Letter sent to the "i" newspaper:
The sub-headline of Andrew Grice’s analysis of the prospects for the Labour Party leadership (“Corbynmania, round two,” "I" 4 August) read ”Fans are adamant he can win power. MPs know he cannot.”
The article provides no basis for this assertion. Those Labour MPs who oppose Corbyn’s socialist leadership have claimed ever since he was elected 11 months ago that he is a hopeless leader, who cannot win elections.
The real world belies this belief. He has increased his own personal percentage majority in Islington North constituency from  40.4% when first elected in  1983, increasing  in each subsequent election to  60.24% in last year’s general election.
In the past year Labour has won all four by-elections to Parliamen, (Oldham West and Royton,  Sheffield Brightside and Hillsborough, Ogmore, and Tooting - geographically well dispersed - and several important mayoralties under the Corbyn leadership, including London and Bristol.
Meanwhile many of his  election critics backed Gordon Brown and Ed Miliband, as ministers or shadow ministers, both of whom lost in General Elections.

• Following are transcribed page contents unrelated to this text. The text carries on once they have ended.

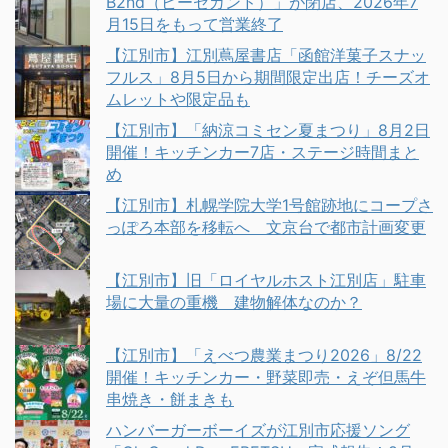
B2nd（ビーセカンド）」が閉店、2026年7
月15日をもって営業終了
【江別市】江別蔦屋書店「函館洋菓子スナッ
フルス」8月5日から期間限定出店！チーズオ
ムレットや限定品も
【江別市】「納涼コミセン夏まつり」8月2日
開催！キッチンカー7店・ステージ時間まと
め
【江別市】札幌学院大学1号館跡地にコープさ
っぽろ本部を移転へ 文京台で都市計画変更
【江別市】旧「ロイヤルホスト江別店」駐車
場に大量の重機 建物解体なのか？
【江別市】「えべつ農業まつり2026」8/22
開催！キッチンカー・野菜即売・えぞ但馬牛
串焼き・餅まきも
ハンバーガーボーイズが江別市応援ソング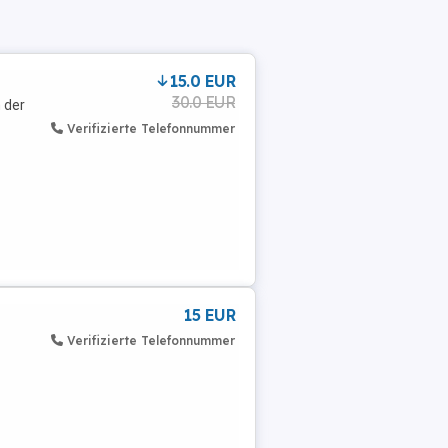
15.0 EUR
30.0 EUR
 der
Verifizierte Telefonnummer
15 EUR
Verifizierte Telefonnummer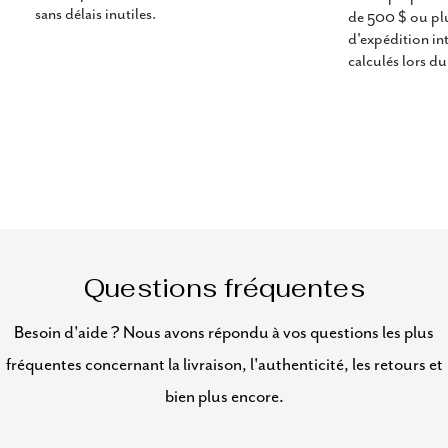
sans délais inutiles.
de 500 $ ou plus
d'expédition in
calculés lors d
Questions fréquentes
Besoin d'aide ? Nous avons répondu à vos questions les plus
fréquentes concernant la livraison, l'authenticité, les retours et
bien plus encore.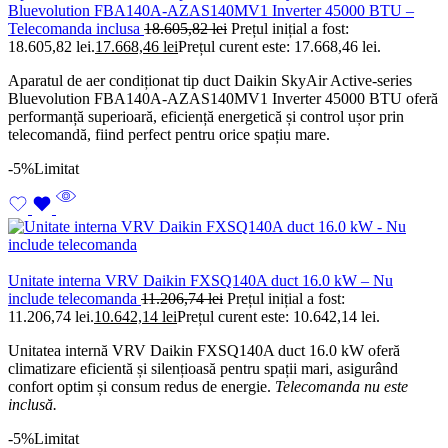
Bluevolution FBA140A-AZAS140MV1 Inverter 45000 BTU –
Telecomanda inclusa
18.605,82
lei
Prețul inițial a fost:
18.605,82 lei.
17.668,46
lei
Prețul curent este: 17.668,46 lei.
Aparatul de aer condiționat tip duct Daikin SkyAir Active-series
Bluevolution FBA140A-AZAS140MV1 Inverter 45000 BTU oferă
performanță superioară, eficiență energetică și control ușor prin
telecomandă, fiind perfect pentru orice spațiu mare.
-5%
Limitat
Unitate interna VRV Daikin FXSQ140A duct 16.0 kW – Nu
include telecomanda
11.206,74
lei
Prețul inițial a fost:
11.206,74 lei.
10.642,14
lei
Prețul curent este: 10.642,14 lei.
Unitatea internă VRV Daikin FXSQ140A duct 16.0 kW oferă
climatizare eficientă și silențioasă pentru spații mari, asigurând
confort optim și consum redus de energie.
Telecomanda nu este
inclusă.
-5%
Limitat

And Corbyn beat three of these to  win the leadership election itself last summer.
The facts suggest Corbyn is a very strong election winner, Labour dissidents please note.

Wednesday 3 August 2016

How first Hinkley reactor was weaponised

Letter sent to the Daily Mail:
 
Your short history of British nuclear power accompanying your extensive coverage of the Hinkley Point sudden vote face postponement (Mail, 29 July) wrongly described the Calder Hal plant at Sellafield ( then called Windscale) as "the world's first full-scale nuclear power station."
It was indeed opened by the young Queen Elizabeth on 17 October 1956, but it was never a commercial nuclear plant
In fact it was clearly stated at the time of the plant’s opening, in a remarkable little book entitled Calder Hall: The Story of Britain’s First Atomic Power Station, written by Kenneth Jay, and published in October 1956 by the Government’s Atomic Energy Research Establishment at Harwell to mark Calder’s commissioning.  Mr Jay wrote:
“Major plants built for military purposes such as Calder Hall are being used as prototypes for civil plants . . . the plant has been designed as a dual-purpose plant to produce plutonium for military purposes as well as electric power . . . it would be wrong to pretend that the civil programme has not benefitted from, and is not to some extent dependent upon, the military programme."
Interestingly, the first – nominally commercial - reactor at Hinkley, the Magnox ‘A’ plant, was operated for military production purposes too.
The first public hint came with a public announcement on 17 June 1958 by the Ministry of Defence, notably not the Ministry of Fuel and Power that oversaw the civilian nuclear programe -  on:  “the production of  plutonium suitable for weapons in the new [nuclear ] power stations programme as an insurance against  future defence needs…” in the Hinkley reactor. .
The Government made this request in order to provide the country, at comparatively small cost, with a most valuable insurance against possible future defence requirements. The cost of providing such insurance by any other means would be extremely heavy.”
Hansard 24 June 1958  columns 246-8).
 
With the current confusion over Hinkley’s latest promised reactor, the murky military history of the site should not be forgotten.